IV
И говорит она: «Когда, проснувшись,
Пытают птицы сладким вопрошаньем
Реальность бытия полей туманных,
Я счастлива. Но птицы улетят,
Поля остынут — где же будет рай?»
Нет на земле пещеры для пророчеств,
Над гробом нет химер, а под землей
Нет подземелий золотых, а в море —
Блаженных островов, приюта духов,
Ни юга наших грез, ни пальм далеких
Нет на земле, ничто не длится дольше,
Чем зелень по весне, но может жить
Как память женщины о птичьих песнях,
Как жажда видеть вновь июньский вечер
И ласточки пронзительный полет.
V
И говорит она: «Да, это счастье,
Но есть потребность вечного блаженства».
Смерть — мать прекрасного, она одна,
Единственная, жажду утолит
И выполнит желанья. Хоть рассыплет
Листву забвенья на тропинках наших,
Тропинках скорби, тех тропинках, где
Триумф звучал, как бронза, где любовь
Слова шептала нежные чуть слышно.
Она прикажет иве шелестеть
О девушках, сидевших здесь когда-то.
А юношам на брошенное блюдо
Велит насыпать новых груш и слив.
Попробуют их девушки и вспыхнут
И бросятся бежать, шурша листвой.
VI
А там, в раю, нет смерти? Зрелый плод
Не падает? И ветвь томится вечно
Под бременем, там, в неизменном небе,
Ином, но схожем с бренною землей,
Где реки, как земные, ищут моря
И не найдут, где море, как у нас,
Уходит, равнодушное, все дальше?
Так что ж, и там сажать на реках груши,
Приправить море ароматом слив?
И ткать шелка такие же, как наши,
И красить их в такие же цвета?
Касаться струн банальной нашей лютни?
Смерть — мать прекрасного, и мы предвидим,
Бессонные, в ее горячем чреве
Рожденье наших матерей земных.
VII
Восторгом, оргиями, хороводом
Восславят люди солнечное утро,
Восславят солнце, потому что солнце —
Не бог, но словно бог среди людей,
Нагое, как родник, родное людям.
И песнь людская станет песнью рая,
Из крови их вернувшись к небу вновь;
Все голоса сольются в этой песни,
Зыбь озера, где отразился бог,
Деревья-херувимы и холмы,
Что будут вторить хору долгим эхом.
Люди, что смертны, солнечное утро
Войдут в одно божественное братство.
Откуда шли они, куда уходят,
Роса на их подошвах возвестит.
VIII
Ей слышится, как над безмолвным морем
Глас вопиет: «Гробница в Палестине —
Не портик для слоняющихся духов,
Но гроб Христа, в котором он лежит».
А жить нам здесь, где солнца древний хаос,
И древний распорядок дня и ночи,
И одиночество в открытом море,
Нас окружающих, как острова.
Олени прыгают у нас в горах,
В степи свистят свободно перепелки;
Полны лесные дебри сладких ягод;
А вечером, одни в пустынном небе,
Случайной стайкой голуби кружат
В движеньях двойственных, покуда канут
Вниз, в темноту, на распростертых крыльях.

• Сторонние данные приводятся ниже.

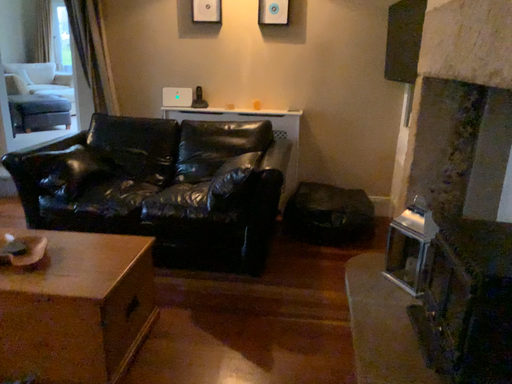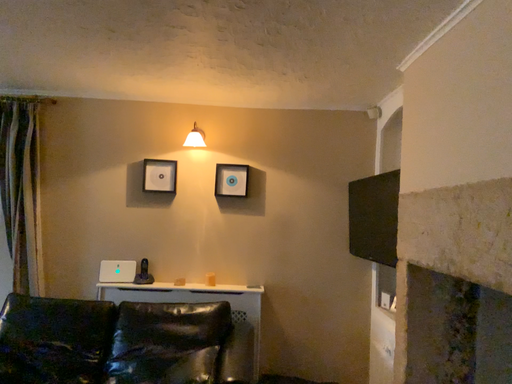
Question: Which way did the camera rotate in the video?

Choices:
 (A) rotated left
 (B) rotated right

Answer: (B)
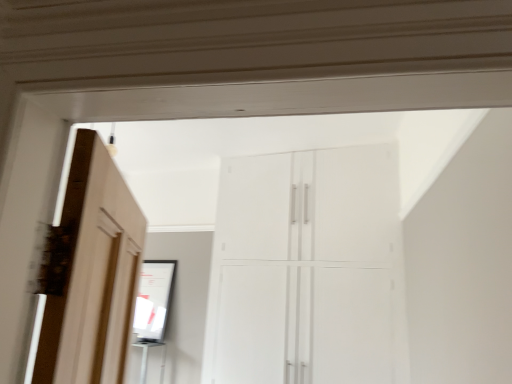
Locate an element on the screen. The image size is (512, 384). white glossy cupboard at center is located at coordinates (305, 268).

Image resolution: width=512 pixels, height=384 pixels. What do you see at coordinates (305, 268) in the screenshot?
I see `white glossy cupboard at center` at bounding box center [305, 268].

In order to click on matte black mirror at center in this screenshot , I will do `click(153, 300)`.

In order to face matte black mirror at center, should I rotate leftwards or rightwards?

A 13.657 degree turn to the left will do.

Image resolution: width=512 pixels, height=384 pixels. Describe the element at coordinates (153, 300) in the screenshot. I see `matte black mirror at center` at that location.

Locate an element on the screen. This screenshot has height=384, width=512. white glossy cupboard at center is located at coordinates (305, 268).

Between white glossy cupboard at center and matte black mirror at center, which one appears on the right side from the viewer's perspective?

From the viewer's perspective, white glossy cupboard at center appears more on the right side.

Considering their positions, is white glossy cupboard at center located in front of or behind matte black mirror at center?

white glossy cupboard at center is in front of matte black mirror at center.

Does point (291, 305) appear closer or farther from the camera than point (153, 298)?

Point (291, 305) is closer to the camera than point (153, 298).

From the image's perspective, is white glossy cupboard at center located above or below matte black mirror at center?

From the image's perspective, white glossy cupboard at center appears above matte black mirror at center.

From a real-world perspective, which object stands above the other?

From a 3D spatial view, white glossy cupboard at center is above.

Does white glossy cupboard at center have a lesser width compared to matte black mirror at center?

No.

Consider the image. Can you confirm if white glossy cupboard at center is taller than matte black mirror at center?

Correct, white glossy cupboard at center is much taller as matte black mirror at center.

Which of these two, white glossy cupboard at center or matte black mirror at center, is bigger?

white glossy cupboard at center.

Is matte black mirror at center completely or partially inside white glossy cupboard at center?

Actually, matte black mirror at center is outside white glossy cupboard at center.

Is white glossy cupboard at center far from matte black mirror at center?

Absolutely, white glossy cupboard at center is distant from matte black mirror at center.

Is white glossy cupboard at center facing away from matte black mirror at center?

white glossy cupboard at center is not turned away from matte black mirror at center.

Locate an element on the screen. Image resolution: width=512 pixels, height=384 pixels. cupboard to the right of matte black mirror at center is located at coordinates (305, 268).

Is matte black mirror at center at the right side of white glossy cupboard at center?

Incorrect, matte black mirror at center is not on the right side of white glossy cupboard at center.

Considering their positions, is matte black mirror at center located in front of or behind white glossy cupboard at center?

Clearly, matte black mirror at center is behind white glossy cupboard at center.

Considering the positions of point (155, 288) and point (270, 335), is point (155, 288) closer or farther from the camera than point (270, 335)?

Point (155, 288) is positioned farther from the camera compared to point (270, 335).

From the image's perspective, which one is positioned lower, matte black mirror at center or white glossy cupboard at center?

matte black mirror at center.

From a real-world perspective, is matte black mirror at center positioned over white glossy cupboard at center based on gravity?

No.

Between matte black mirror at center and white glossy cupboard at center, which one has larger width?

white glossy cupboard at center is wider.

Considering the sizes of objects matte black mirror at center and white glossy cupboard at center in the image provided, who is shorter, matte black mirror at center or white glossy cupboard at center?

matte black mirror at center is shorter.

In the scene shown: Between matte black mirror at center and white glossy cupboard at center, which one has smaller size?

Smaller between the two is matte black mirror at center.

Does matte black mirror at center contain white glossy cupboard at center?

No, white glossy cupboard at center is not a part of matte black mirror at center.

Would you say matte black mirror at center is a long distance from white glossy cupboard at center?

В ДОМЕ БЫЛ МИР, В МИРЕ — ПОКОЙ
© Перевод А. Кистяковский
В доме был мир, в мире — покой.
Читатель стал книгой, а летняя ночь
Стала словно бы содержанием книги.
В доме был мир, в мире — покой.
Содержание рождалось как бы не книгой,
Хотя читатель склонялся над нею,
Хотел склоняться, хотел бы
Стать мудрецом, для которого книга
Содержит истину, а ночь — мысль.
Мир был покоен — так было надо.
Покой углублял содержание книги,
Усиливал мысль, и в доме был мир.
Истина в исполненном спокойствия мире,
Где нет иного содержания, — это
И летняя ночь, и дом, и покой,
И читатель, склоненный над книгой.
ЛЮДИ, КОТОРЫЕ СЕЙЧАС ПОГИБАЮТ
© Перевод В. Британишский
Господь и ангелы поют, чтоб мир уснул.
Огромная луна горит над горизонтом,
И стали вновь слышны сверчки в траве. Луна
Вновь разжигает потухшие воспоминанья.
Он лежит в постели, а вечер ночной дует в окно.
Колокола звонят и звонят. Это не сон. Это желанье,
Да, конечно, желанье… неудержимое,
Пробудившее в полночь, приподнявшее на постели,
Приковав его взгляд к подушке, черной, как траур,
В этой трагической комнате… желанье отчаянное,
Как самый сильный инстинкт. Желанье чего?
Он сам не может понять, мучительно думая.